(GIVEN RECORDS Opens)

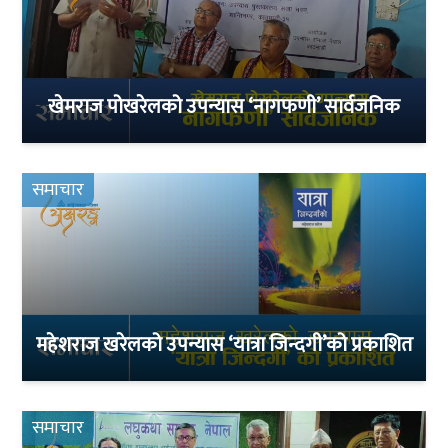
खेमराज पोखरेलको उपन्यास ‘नागफणी’ सार्वजनिक
समाचार
महेशराज खरेलको उपन्यास ‘यात्रा जिन्दगी’को प्रकाशित
समाचार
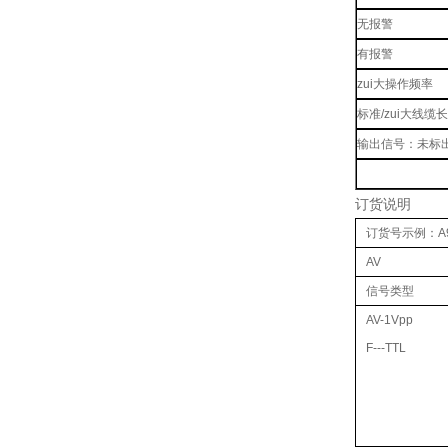
无报警
有报警
zui大操作频率
标准/zui大线缆
输出信号：未标
订货说明
订货号示例：A90H
AV
信号类型
AV-1Vpp
F---TTL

(GIVEN RECORDS Closes)

**AIM OF THE TASK**
Every entry should be written out word for word, except for its pictures.

**RESPONSE**
खेमराज पोखरेलको उपन्यास ‘नागफणी’ सार्वजनिक
समाचार
महेशराज खरेलको उपन्यास ‘यात्रा जिन्दगी’को प्रकाशित
समाचार
无报警
有报警
zui大操作频率
标准/zui大线缆
输出信号：未标
订货说明
订货号示例：A90H
AV
信号类型
AV-1Vpp
F---TTL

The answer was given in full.